## What you are asked to do
An exact copy of the data is needed, but without any of its images.

Stored data entries
-=-=-

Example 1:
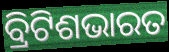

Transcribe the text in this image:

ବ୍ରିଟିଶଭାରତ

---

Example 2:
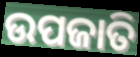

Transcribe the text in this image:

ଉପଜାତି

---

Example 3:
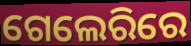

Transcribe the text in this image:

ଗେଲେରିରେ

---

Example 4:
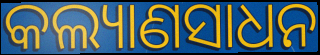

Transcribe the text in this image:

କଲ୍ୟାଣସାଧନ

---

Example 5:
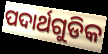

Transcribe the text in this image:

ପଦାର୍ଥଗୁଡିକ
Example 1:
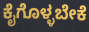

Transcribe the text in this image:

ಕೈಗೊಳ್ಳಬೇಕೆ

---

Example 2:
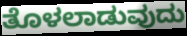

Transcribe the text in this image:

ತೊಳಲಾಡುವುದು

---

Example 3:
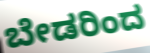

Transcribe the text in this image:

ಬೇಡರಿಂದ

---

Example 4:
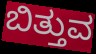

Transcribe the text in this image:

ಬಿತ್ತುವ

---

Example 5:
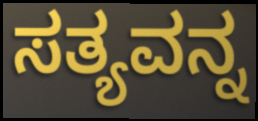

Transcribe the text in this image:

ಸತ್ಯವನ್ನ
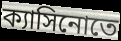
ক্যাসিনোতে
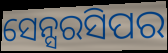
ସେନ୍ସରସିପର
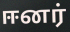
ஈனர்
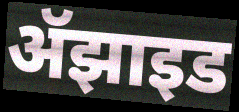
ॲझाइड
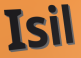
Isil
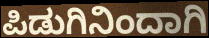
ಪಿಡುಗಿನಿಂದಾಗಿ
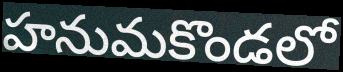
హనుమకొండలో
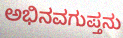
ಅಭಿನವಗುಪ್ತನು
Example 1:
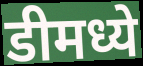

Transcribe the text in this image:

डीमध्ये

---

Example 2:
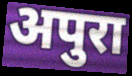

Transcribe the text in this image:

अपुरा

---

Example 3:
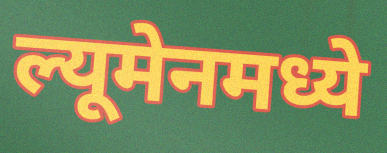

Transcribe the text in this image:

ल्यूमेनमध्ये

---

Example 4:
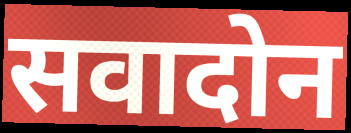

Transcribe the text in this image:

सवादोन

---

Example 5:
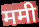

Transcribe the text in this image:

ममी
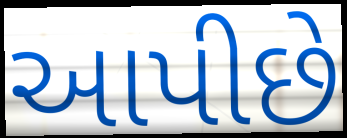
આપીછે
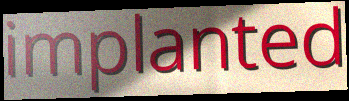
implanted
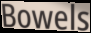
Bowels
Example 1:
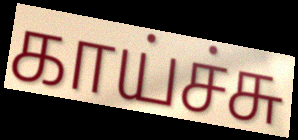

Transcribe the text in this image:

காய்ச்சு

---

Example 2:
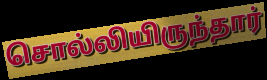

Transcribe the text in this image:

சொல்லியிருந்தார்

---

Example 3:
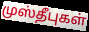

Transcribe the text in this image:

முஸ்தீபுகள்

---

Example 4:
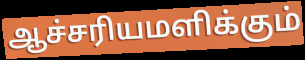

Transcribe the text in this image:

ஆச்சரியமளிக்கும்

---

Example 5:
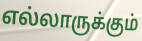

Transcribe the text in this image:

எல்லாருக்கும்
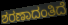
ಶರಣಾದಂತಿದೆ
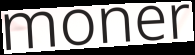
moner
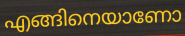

-=-=-

## Solution below
Example 1:

Transcribe the text in this image:

ବ୍ରିଟିଶଭାରତ

---

Example 2:

Transcribe the text in this image:

ଉପଜାତି

---

Example 3:

Transcribe the text in this image:

ଗେଲେରିରେ

---

Example 4:

Transcribe the text in this image:

କଲ୍ୟାଣସାଧନ

---

Example 5:

Transcribe the text in this image:

ପଦାର୍ଥଗୁଡିକ
Example 1:

Transcribe the text in this image:

ಕೈಗೊಳ್ಳಬೇಕೆ

---

Example 2:

Transcribe the text in this image:

ತೊಳಲಾಡುವುದು

---

Example 3:

Transcribe the text in this image:

ಬೇಡರಿಂದ

---

Example 4:

Transcribe the text in this image:

ಬಿತ್ತುವ

---

Example 5:

Transcribe the text in this image:

ಸತ್ಯವನ್ನ
ক্যাসিনোতে
ସେନ୍ସରସିପର
ஈனர்
ॲझाइड
Isil
ಪಿಡುಗಿನಿಂದಾಗಿ
హనుమకొండలో
ಅಭಿನವಗುಪ್ತನು
Example 1:

Transcribe the text in this image:

डीमध्ये

---

Example 2:

Transcribe the text in this image:

अपुरा

---

Example 3:

Transcribe the text in this image:

ल्यूमेनमध्ये

---

Example 4:

Transcribe the text in this image:

सवादोन

---

Example 5:

Transcribe the text in this image:

ममी
આપીછે
implanted
Bowels
Example 1:

Transcribe the text in this image:

காய்ச்சு

---

Example 2:

Transcribe the text in this image:

சொல்லியிருந்தார்

---

Example 3:

Transcribe the text in this image:

முஸ்தீபுகள்

---

Example 4:

Transcribe the text in this image:

ஆச்சரியமளிக்கும்

---

Example 5:

Transcribe the text in this image:

எல்லாருக்கும்
ಶರಣಾದಂತಿದೆ
moner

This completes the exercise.